The point of the quartet is to show very differing distributions yielding the same statistics, and thus the best linear fit. To verify this:
>>> import pandas as pd
>>> from scipy.optimize import curve_fit
>>> def tofit(x,a,b): return a*x+b
>>> df = pd.read_csv('bla.dat',sep=' ')
>>> df
x0 y0 x1 y1 x2 y2 x3 y3
0 10.0 8.04 10.0 9.14 10.0 7.46 8.0 6.58
1 8.0 6.95 8.0 8.14 8.0 6.77 8.0 5.76
2 13.0 7.58 13.0 8.74 13.0 12.74 8.0 7.71
3 9.0 8.81 9.0 8.77 9.0 7.11 8.0 8.84
4 11.0 8.33 11.0 9.26 11.0 7.81 8.0 8.47
5 14.0 9.96 14.0 8.10 14.0 8.84 8.0 7.04
6 6.0 7.24 6.0 6.13 6.0 6.08 8.0 5.25
7 4.0 4.26 4.0 3.10 4.0 5.39 19.0 12.50
8 12.0 10.84 12.0 9.13 12.0 8.15 8.0 5.56
9 7.0 4.82 7.0 7.26 7.0 6.42 8.0 7.91
10 5.0 5.68 5.0 4.74 5.0 5.73 8.0 6.89
>>> for i in range(4): curve_fit(tofit,df['x%d'%i],df['y%d'%i])[0]
...
array([0.50009091, 3.00009091])
array([0.5 , 3.00090909])
array([0.49972727, 3.00245453])
array([0.49990909, 3.00172727])
The four different arrays are the slope and intercept fitted for each data set.
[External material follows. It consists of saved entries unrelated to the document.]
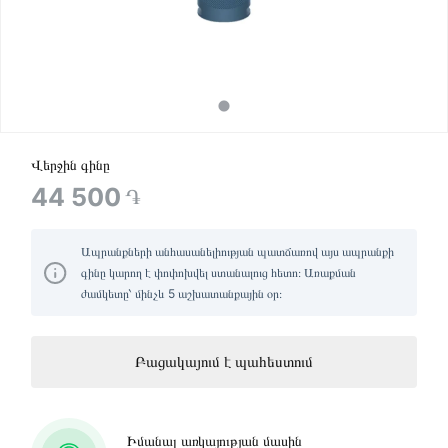
Վերջին գինը
44 500
֏
Ապրանքների անհասանելիության պատճառով այս ապրանքի
գինը կարող է փոփոխվել ստանալուց հետո։ Առաքման
ժամկետը՝ մինչև 5 աշխատանքային օր։
Բացակայում է պահեստում
Իմանալ առկայության մասին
All of them are quite nearly identical to what you saw in the tutorial, 0.5x+3
.
As you can see, all fits yield almost the exact same function, but you can see from their plots they are quite different, though the fit itself being bad to begin with - this is a warning against blind global fits ubiquitous in our age. It's better to understand something about the distribution intuitively rather then just fitting and saying - oh look, all my sets are the same.